Department of Algal Development and Evolution, Max Planck Institute for Biology, Max-Planck-Ring 5, 72076, Tübingen, Germany.
Computational Biology Group, Department of Molecular Biology, Max Planck Institute for Biology, Max-Planck-Ring 5, 72076, Tübingen, Germany.
Genome Biol. 2023 Mar 24;24(1):54. doi: 10.1186/s13059-023-02895-z.

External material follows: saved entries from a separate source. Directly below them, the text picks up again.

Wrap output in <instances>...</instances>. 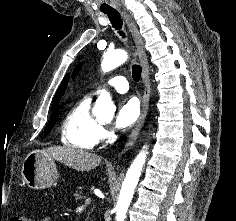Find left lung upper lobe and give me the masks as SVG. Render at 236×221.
Returning a JSON list of instances; mask_svg holds the SVG:
<instances>
[{
	"mask_svg": "<svg viewBox=\"0 0 236 221\" xmlns=\"http://www.w3.org/2000/svg\"><path fill=\"white\" fill-rule=\"evenodd\" d=\"M81 67H82V63H80V64L75 68V70H74V72H73V76H75V75L78 73V71L81 69Z\"/></svg>",
	"mask_w": 236,
	"mask_h": 221,
	"instance_id": "5c2ea615",
	"label": "left lung upper lobe"
}]
</instances>
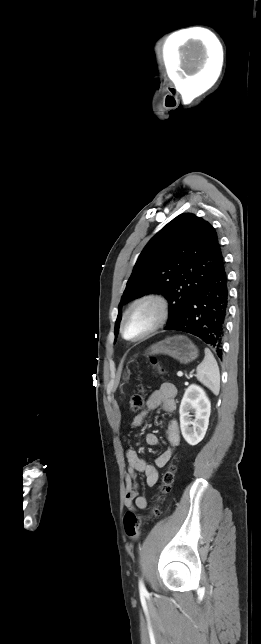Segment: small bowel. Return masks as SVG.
<instances>
[{"label": "small bowel", "instance_id": "c3829d8e", "mask_svg": "<svg viewBox=\"0 0 261 644\" xmlns=\"http://www.w3.org/2000/svg\"><path fill=\"white\" fill-rule=\"evenodd\" d=\"M176 395L177 389L173 384L163 383L159 389L153 391L149 396L146 403V409L133 419L131 426H141L149 411L158 407H161L165 413H174L176 410ZM166 435L169 446L165 451L157 456L155 465L148 464L136 453L135 450L129 449L127 451V472L125 475L124 499V503L127 508L131 510H143L147 507V498L144 495H140L138 492L137 474H143L146 484L150 487L154 486L158 482V468L164 467L169 462L174 450L180 443L179 426L175 419L169 421ZM146 442L150 446H157L159 444V438L155 433L150 432L146 434Z\"/></svg>", "mask_w": 261, "mask_h": 644}]
</instances>
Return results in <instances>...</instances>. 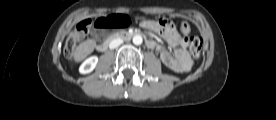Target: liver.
<instances>
[{"label": "liver", "mask_w": 276, "mask_h": 120, "mask_svg": "<svg viewBox=\"0 0 276 120\" xmlns=\"http://www.w3.org/2000/svg\"><path fill=\"white\" fill-rule=\"evenodd\" d=\"M95 47V42L93 40H87L81 43L73 53L74 60L76 62L83 60L88 54H90Z\"/></svg>", "instance_id": "6515ba94"}]
</instances>
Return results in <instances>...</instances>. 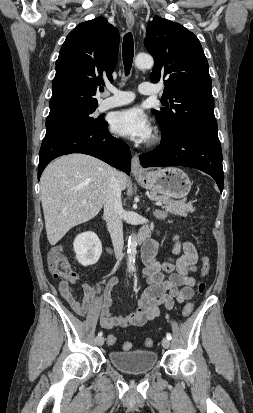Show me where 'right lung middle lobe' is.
Wrapping results in <instances>:
<instances>
[{
	"instance_id": "obj_1",
	"label": "right lung middle lobe",
	"mask_w": 253,
	"mask_h": 413,
	"mask_svg": "<svg viewBox=\"0 0 253 413\" xmlns=\"http://www.w3.org/2000/svg\"><path fill=\"white\" fill-rule=\"evenodd\" d=\"M96 107L72 110L48 116L46 120V135L74 130H94L101 128L105 121L92 117Z\"/></svg>"
}]
</instances>
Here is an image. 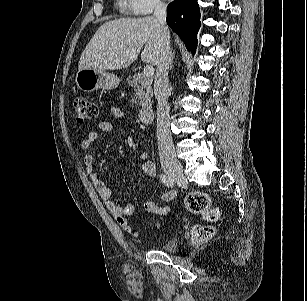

We present GenEra ( https://github.com/josuebarrera/GenEra ), a DIAMOND-fueled gene-family founder inference framework that addresses previously raised limitations and biases in genomic phylostratigraphy, such as homology detection failure. GenEra also reduces computational time from several months to a few days for any genome of interest. We analyze the emergence of taxonomically restricted gene families during major evolutionary transitions in plants, animals, and fungi. Our results indicate that the impact of homology detection failure on inferred patterns of gene emergence is lineage-dependent, suggesting that plants are more prone to evolve novelty through the emergence of new genes compared to animals and fungi.
我们提出了 GenEra(https://github.com/josuebarrera/GenEra),这是一个基于 DIAMOND 的基因家族起源推断框架,解决了基因组系统发生学中先前提出的同源性检测失败等限制和偏差。GenEra 还将任何感兴趣的基因组的计算时间从几个月缩短到几天。我们分析了植物、动物和真菌主要进化转变过程中分类受限基因家族的出现。我们的结果表明,同源性检测失败对推断基因出现模式的影响是谱系依赖性的,这表明与动物和真菌相比,植物更倾向于通过新基因的出现来产生新的特性。